• **The data**:
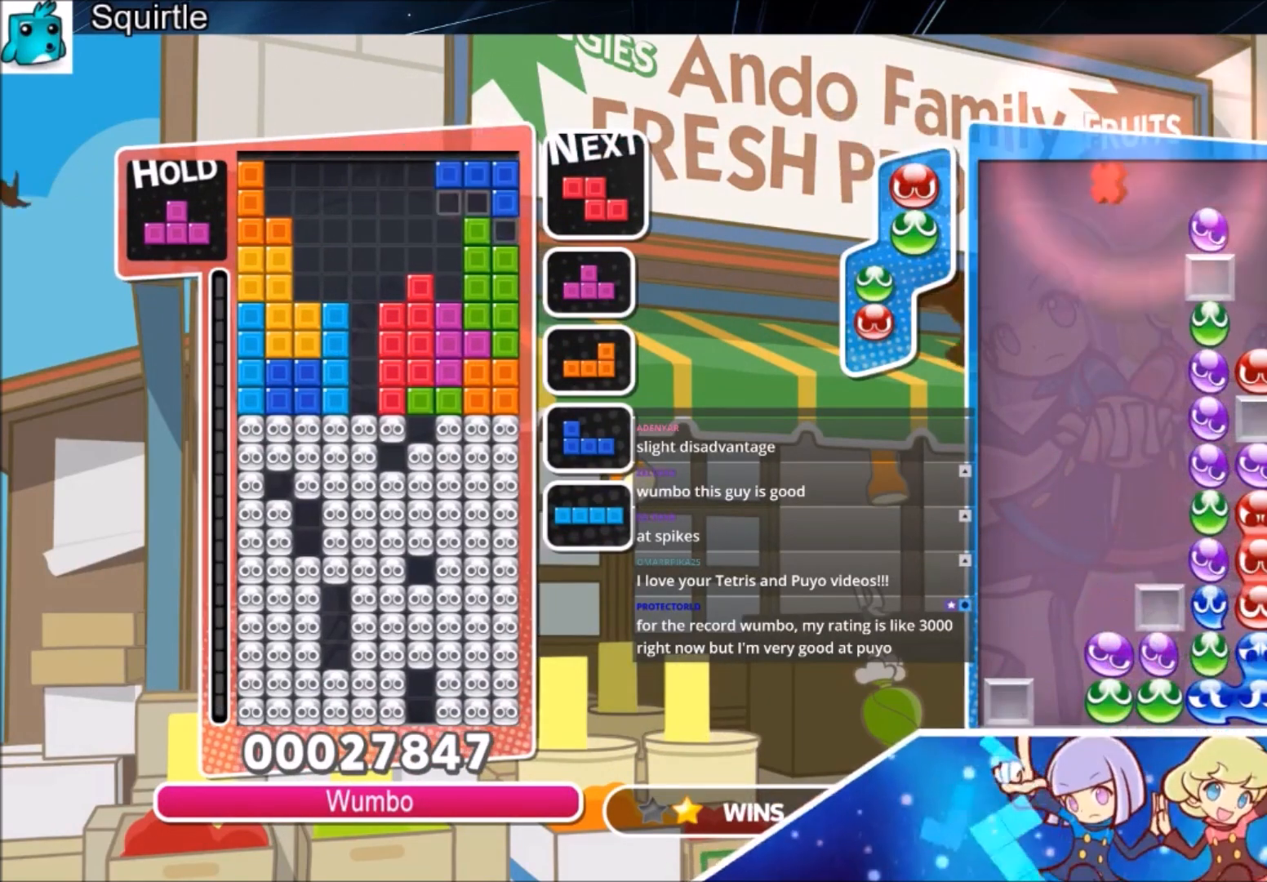
{"keys": ["up"], "events": [[100, "down", "down"], [100, "z", "up"], [166, "down", "up"], [233, "c", "down"], [233, "right", "down"], [266, "up", "down"], [367, "c", "up"], [500, "right", "up"]]}
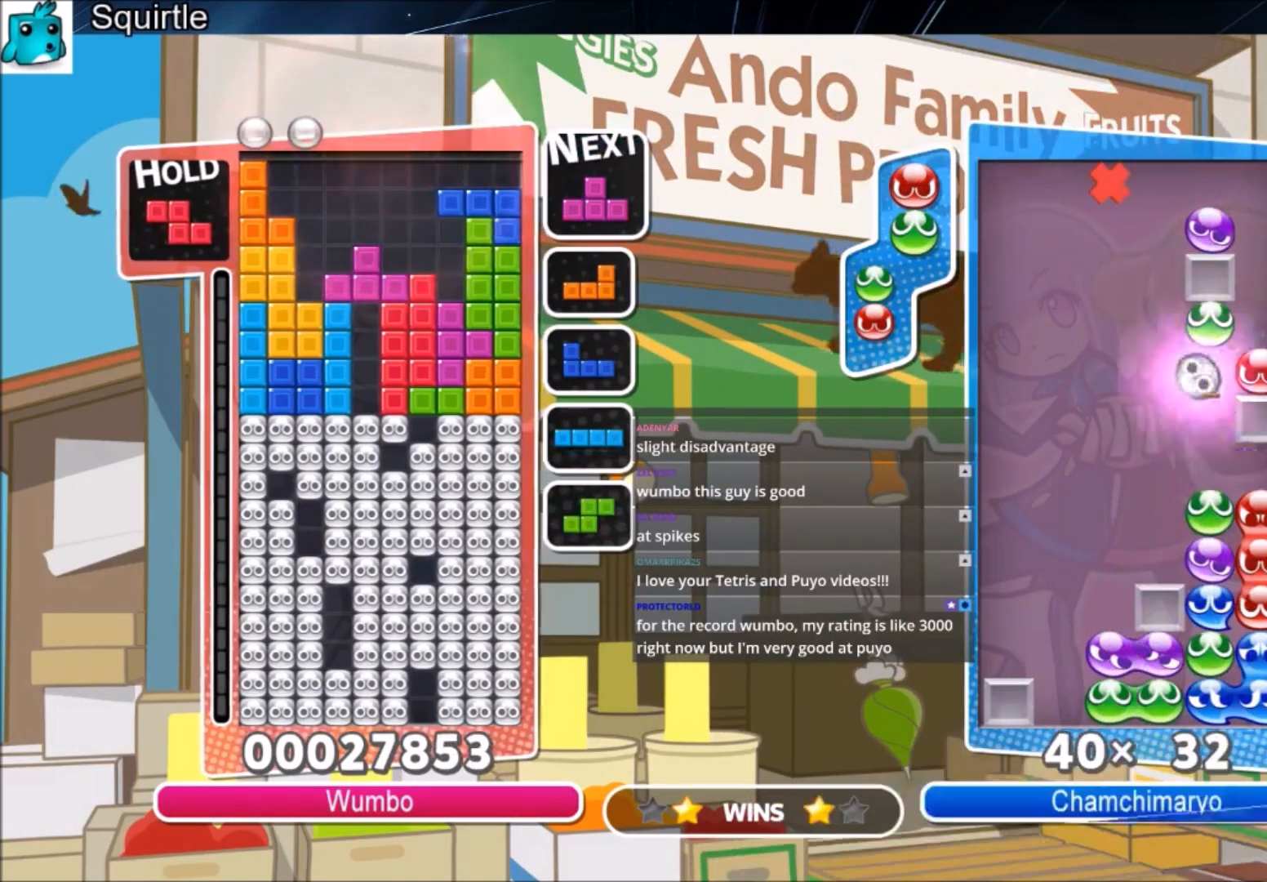
{"keys": [], "events": [[67, "right", "down"], [133, "up", "up"], [200, "x", "down"], [334, "x", "up"], [334, "z", "down"], [467, "right", "up"], [467, "z", "up"]]}
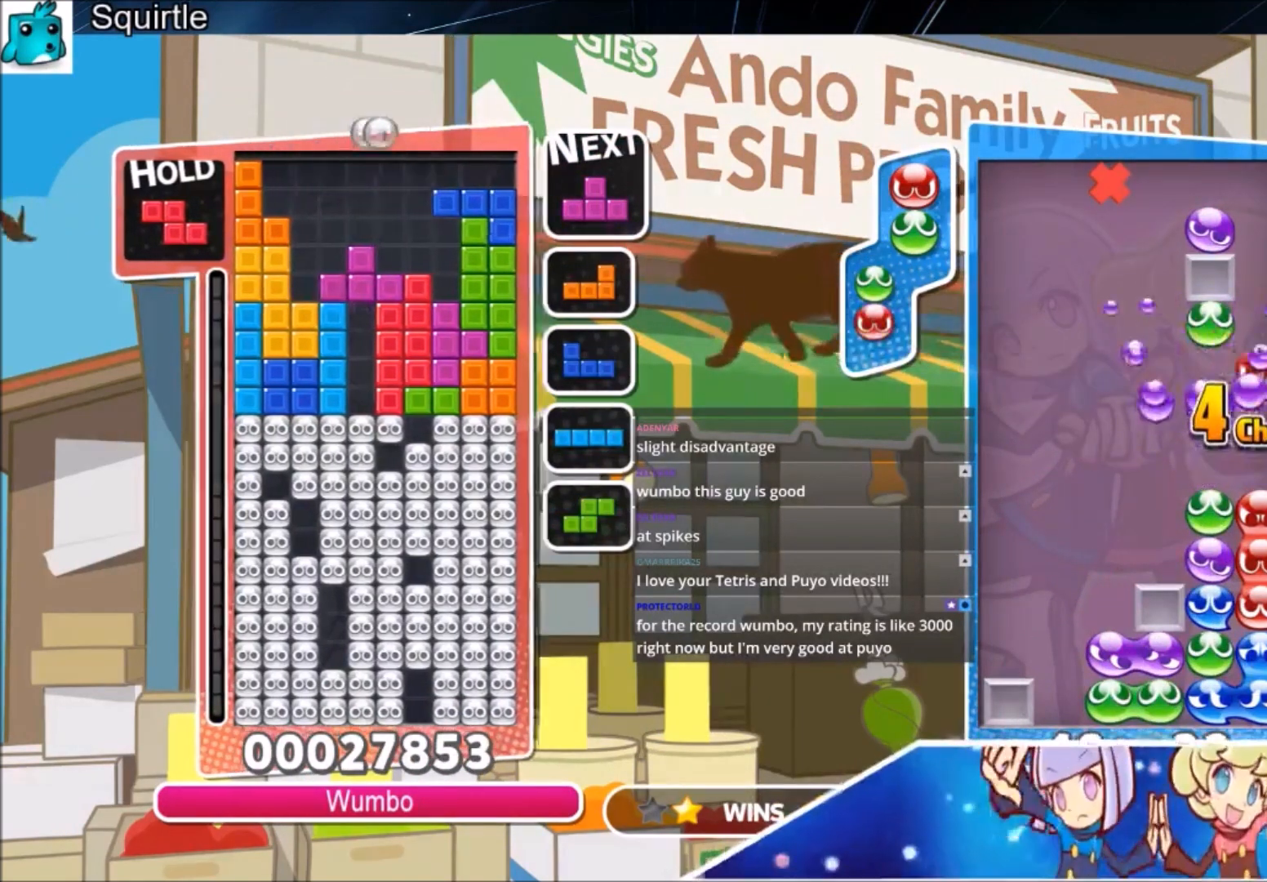
{"keys": ["right", "z"], "events": [[33, "left", "down"], [66, "x", "down"], [200, "x", "up"], [367, "left", "up"], [400, "right", "down"], [400, "z", "down"]]}
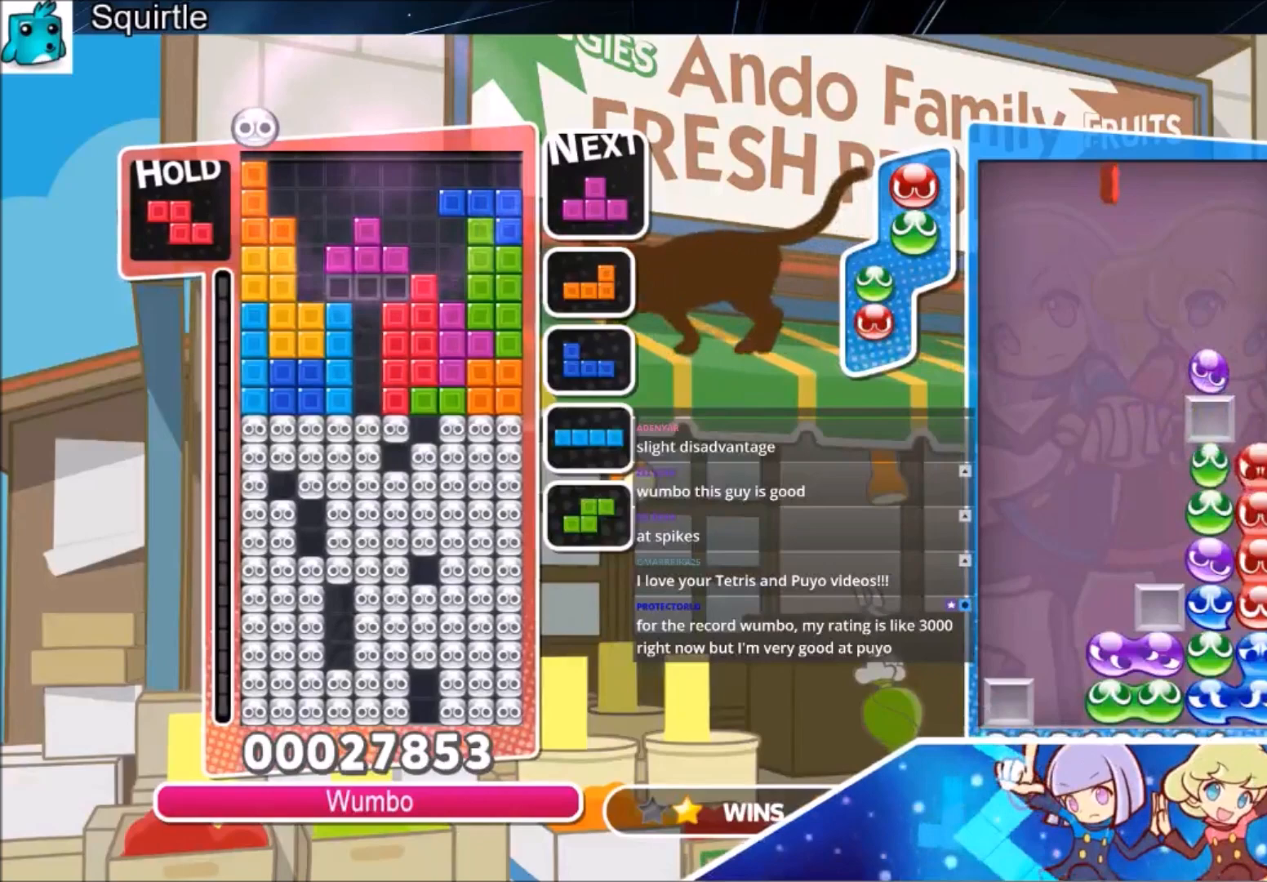
{"keys": ["right", "z"], "events": [[33, "z", "up"], [234, "x", "down"], [267, "x", "up"], [267, "z", "down"], [467, "z", "up"], [501, "z", "down"]]}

• **What to do**:
Return each line of the data, keeping its wording exact and omitting pictures.

• **Exercise result**:
{"keys": ["up"], "events": [[100, "down", "down"], [100, "z", "up"], [166, "down", "up"], [233, "c", "down"], [233, "right", "down"], [266, "up", "down"], [367, "c", "up"], [500, "right", "up"]]}
{"keys": [], "events": [[67, "right", "down"], [133, "up", "up"], [200, "x", "down"], [334, "x", "up"], [334, "z", "down"], [467, "right", "up"], [467, "z", "up"]]}
{"keys": ["right", "z"], "events": [[33, "left", "down"], [66, "x", "down"], [200, "x", "up"], [367, "left", "up"], [400, "right", "down"], [400, "z", "down"]]}
{"keys": ["right", "z"], "events": [[33, "z", "up"], [234, "x", "down"], [267, "x", "up"], [267, "z", "down"], [467, "z", "up"], [501, "z", "down"]]}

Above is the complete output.